## Prompt
From the entries below, pull out each line where "text" appears.

------ Records provided

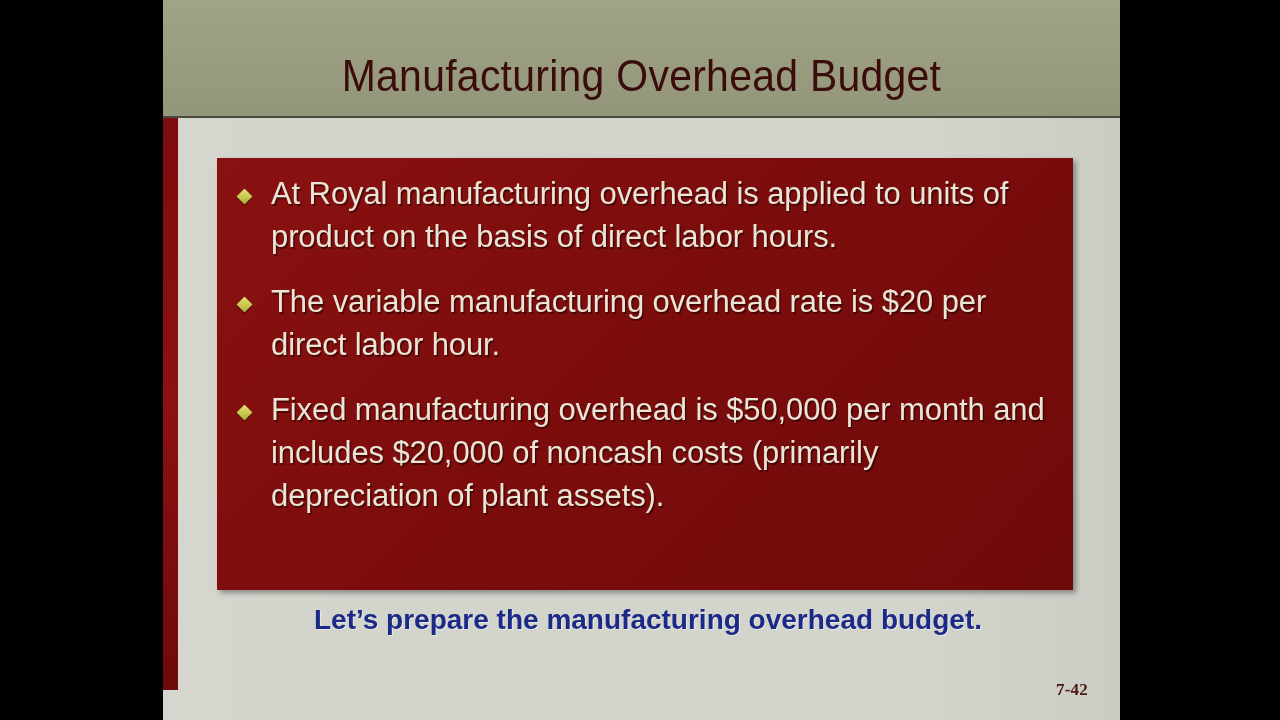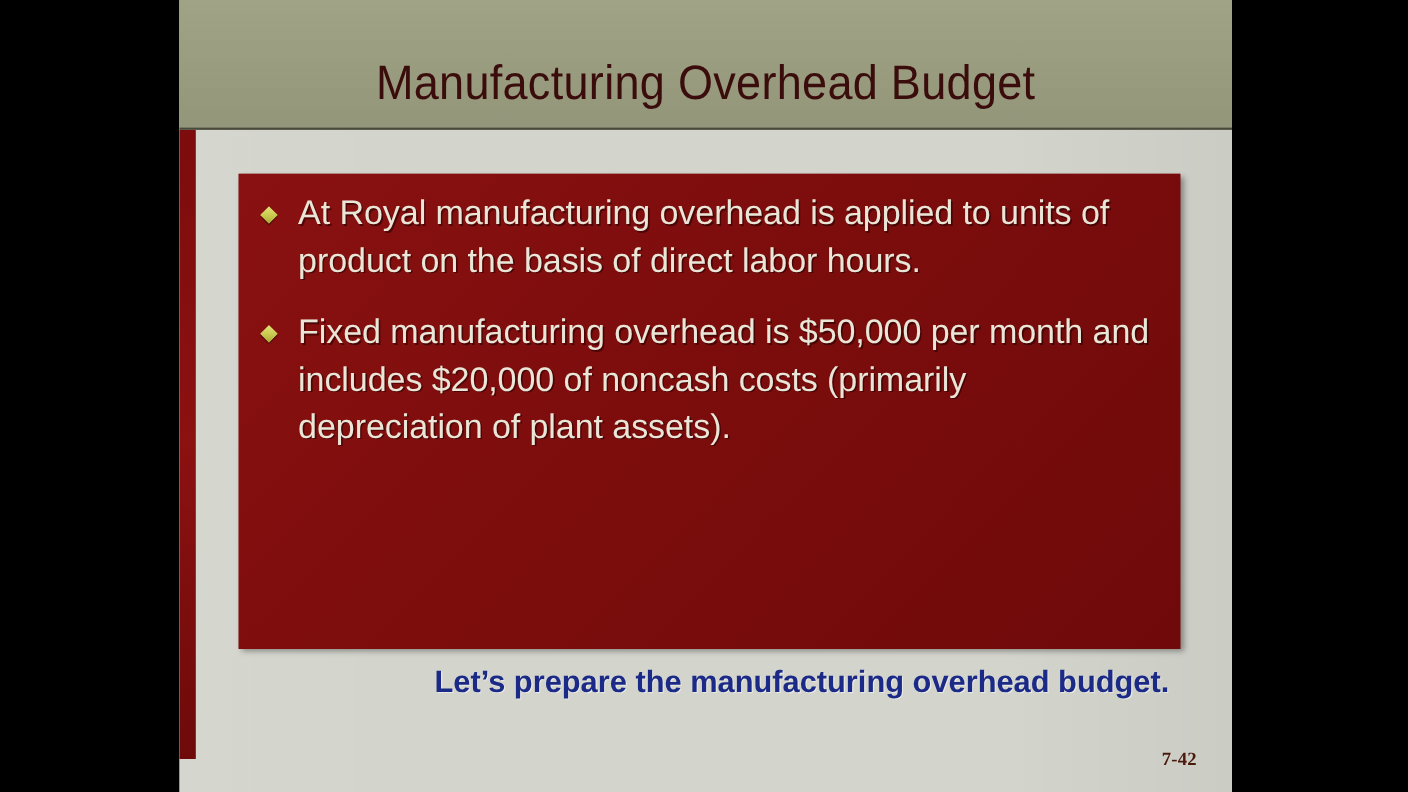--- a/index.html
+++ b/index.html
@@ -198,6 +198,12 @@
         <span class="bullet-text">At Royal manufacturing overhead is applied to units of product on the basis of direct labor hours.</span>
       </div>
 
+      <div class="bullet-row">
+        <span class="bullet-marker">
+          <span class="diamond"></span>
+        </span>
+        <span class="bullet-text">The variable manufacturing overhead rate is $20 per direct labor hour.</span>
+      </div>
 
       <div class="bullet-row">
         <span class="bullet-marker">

------------

## Answer area
         <span class="bullet-text">At Royal manufacturing overhead is applied to units of product on the basis of direct labor hours.</span>
+        <span class="bullet-text">The variable manufacturing overhead rate is $20 per direct labor hour.</span>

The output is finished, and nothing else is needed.